Im Pferdestall ihrer Majestät
Zweimal im Jahr schaut die Queen in den Boxen selbst nach dem Rechten. Ansonsten regiert dort seit 1825 das höfische Zeremoniell.
London. Es ist ein unscheinbarer Torbogen aus Stein, an dem sich der Millionenverkehr der Metropole entlang quält. Wer ihn durchschreitet, tritt ein in eine Ära, in der Kutschen so viel galten wie heute ein Ferrari. Fast 200 Jahre lang ist in den "Royal Mews", den Hofstallungen des Buckingham Palastes, alles beim Alten geblieben. Auch im Jahr 2010 wird hier noch gestriegelt, gewiehert - und gewohnt.
Dicke Mauern dämpfen die Motorengeräusche von draußen. Im Hof des vielleicht feinsten Pferdestalls Europas schätzt man ein anderes Tempo, eine andere Art der Fortbewegung. Vier Beine, ein wohltemperiertes Gemüt und blaue Samtpolster kommen der Philosophie der "Royal Mews" am nahesten. Dies ist kein Museum, Besucher, die um den Nebeneingang des Palastes wissen, betreten vielmehr eine lebendige, arbeitende Abteilung des Königlichen Haushaltes.

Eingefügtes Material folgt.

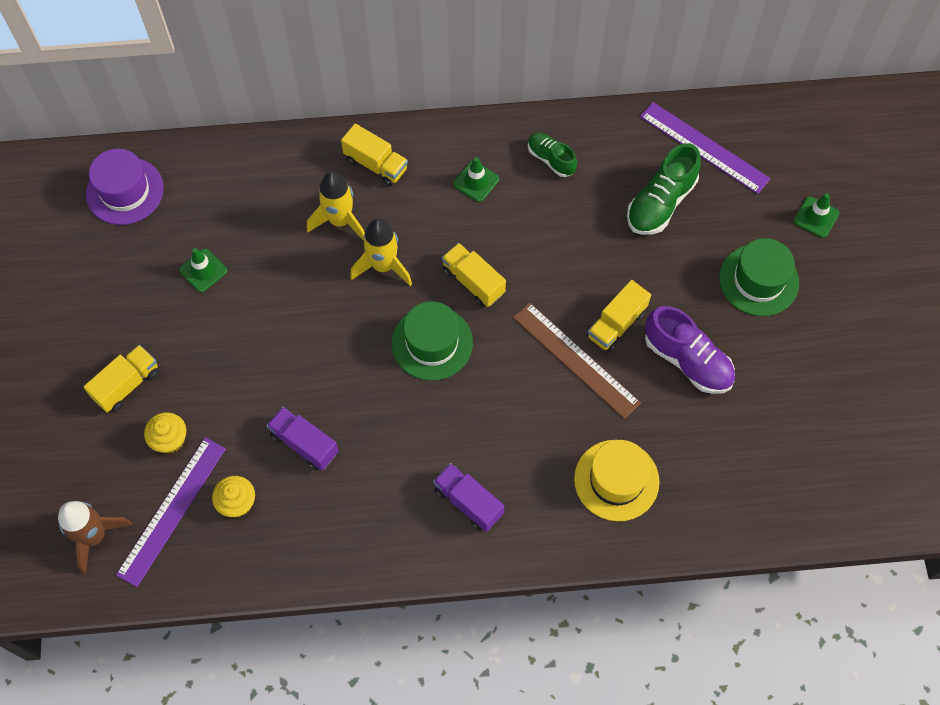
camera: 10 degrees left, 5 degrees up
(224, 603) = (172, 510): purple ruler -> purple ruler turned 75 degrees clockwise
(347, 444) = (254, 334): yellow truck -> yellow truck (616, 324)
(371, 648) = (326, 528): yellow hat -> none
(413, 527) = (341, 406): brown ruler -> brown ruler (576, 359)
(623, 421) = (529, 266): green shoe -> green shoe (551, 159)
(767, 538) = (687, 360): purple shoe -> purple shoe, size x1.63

Von Hand wird im Hof die Australische Staatskutsche verladen. Sie kommt vom Schloss Windsor, wo der Emir von Qatar die Königin besucht. Für die zehn "Windsor Greys", die liebsten Kutschpferde der Queen, ist dies eine wichtige "Dienstreise": Sie führen bei Staatsbesuchen wie diesem stets dekorativ die Parade an. Das ganze Jahr über ist der Terminkalender der königlichen Pferde dicht gedrängt. Im Frühjahr laufen sie in Ascot auf, im Herbst fahren sie zur Parlamentseröffnung zum Oberhaus - im Schlepptau die Queen, den Prinzgemahl, Pretitiosen oder, im langweiligen Fall, die Post, die täglich vom Palast zum St. James’s Square transportiert werden will.

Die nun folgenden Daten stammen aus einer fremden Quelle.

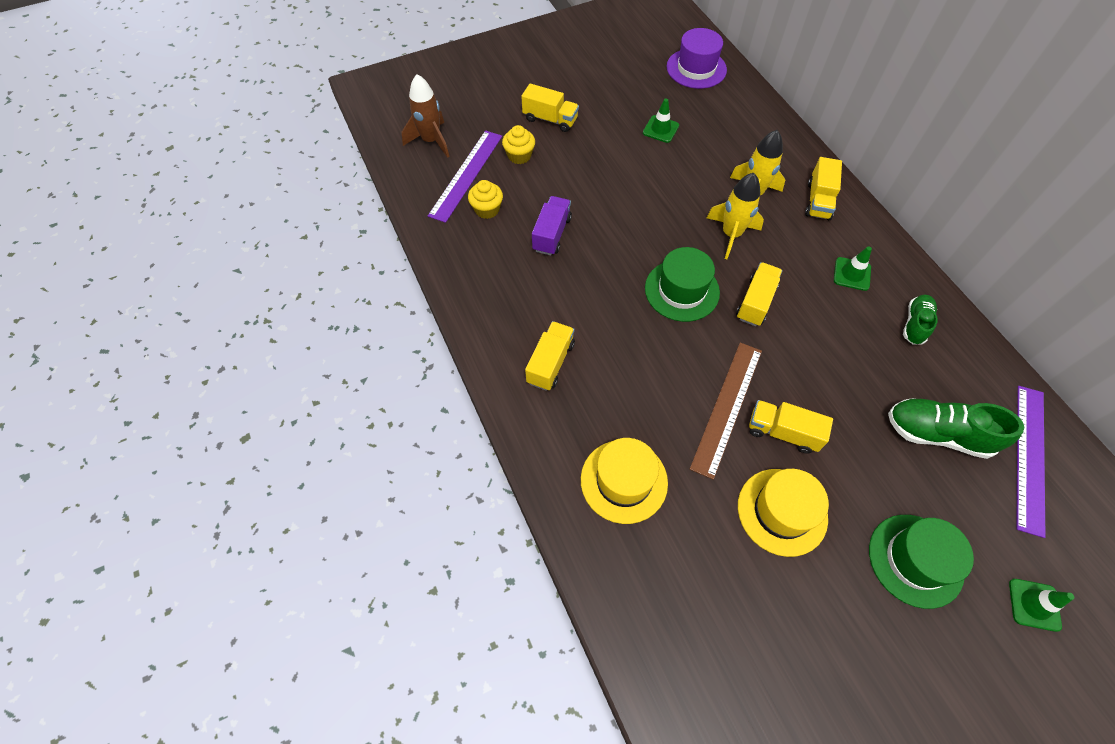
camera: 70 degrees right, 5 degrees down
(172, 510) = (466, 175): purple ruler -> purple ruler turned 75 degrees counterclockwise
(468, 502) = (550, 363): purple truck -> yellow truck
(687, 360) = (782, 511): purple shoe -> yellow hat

38 Kutscher, Handwerker und Stallburschen leben direkt über den Stallungen - gewandet in rote, gold-beknöpfte Uniformen (siehe kleines Foto links), mitten in London, und doch losgelöst vom Takt der Stadt. "Die Pferde brauchen rund um die Uhr Aufmerksamkeit", sagt Sarah Goldsmith, Mitarbeiterin des Königlichen Haushaltes. Manche, wie der Restaurator Martin Oates, arbeiten schon in der vierten Familiengeneration für den PS-starken Fuhrpark. Am Tagesablauf des Teams hat sich seit dem Jahr 1825, als die "Mews" im Palastgarten den Betrieb aufnahmen, nichts geändert.
Zwischen Mistgabeln und Ledergeschirren verwalten die Stallmeister ein großes, historisches Erbe. Alle Kutschen des königlichen Haushaltes stehen in den "Royal Mews", darunter die Hochzeitskutsche von Diana und Charles. Und die "Golden State Coach", teuerste und berühmteste Kutsche der Welt, die in zwei Jahren ihren nächsten großen Auftritt hat. Acht Pferde werden das Prunkstück zum 60. Thronjubiläum der Königin ziehen.
Als Pferdenärrin lässt Elizabeth II. sich die persönliche Inspektion der Hofstallungen übrigens nicht entgehen: Zwei Mal im Jahr schaut sie höchstpersönlich nach dem Rechten.